Ирина Одоевцева - «…Я не имею отношения к Серебряному веку…»: Письма И.В. Одоевцевой В.Ф. Маркову (1956-1975)
Еще конфиденциально — упрек в некоторой длине «Г<урилевских> романсов» поставлен, только чтобы доказать «беспристрастие», чтобы были не одни только восторги. Не знаю, напишет ли Вам об этом всем Ю<рий> К<онстантинович>. Но помните, Вы от меня ничего не знаете. Ю<рий> К<онстантинович>, на которого я никак не могла рассчитывать, оказался выше всяких похвал в отношении памяти Георгия Иванова.
Вы и он только и оказались настоящими друзьями Георгия Иванова, а значит, и моими. Жаль, что Вы не прислали мне В<ашего> письма с сокращениями. Алексеева уже послала его Рафальскому, а я его еще не читала. Спасибо за статью о Г<еоргии> В<ладимировиче>. — Epatage[240] — слово русское, но может сойти и за французское, раз существует epatement[241]. Никто не заметит, и к тому же pariszkaya nota его оправдывает.
Я хотела написать только два слова, а исписала вдоль и поперек целый лист.
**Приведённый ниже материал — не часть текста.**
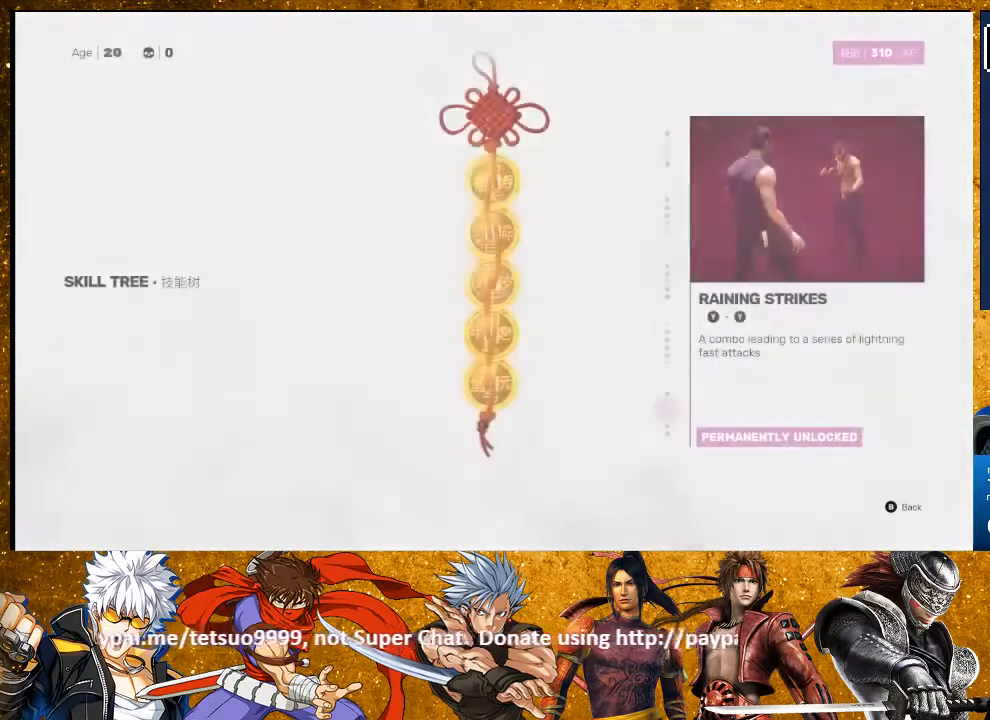
{"buttons": [], "left_stick": "center", "right_stick": "center", "events": []}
Мне всегда столько хочется Вам сказать. Пусть Вам будет хорошо.
Желаю Вам всего наилучшего — всему Вашему дому. Глубокий поклон собакам.
Сердечно Ваша
И. Одоевцева
35
8 декабря <1960 г.>
Дорогой Владимир Федрович,
Я очень давно Вам не писала, но помню Вас всегда. И очень нежно.
К тому же я получала сведения о Вас от Ю. Терапиано и знаю, что у Вас все благополучно.
О себе ничего веселого сообщить не могу, а жаловаться нет охоты. Вот я и молчу.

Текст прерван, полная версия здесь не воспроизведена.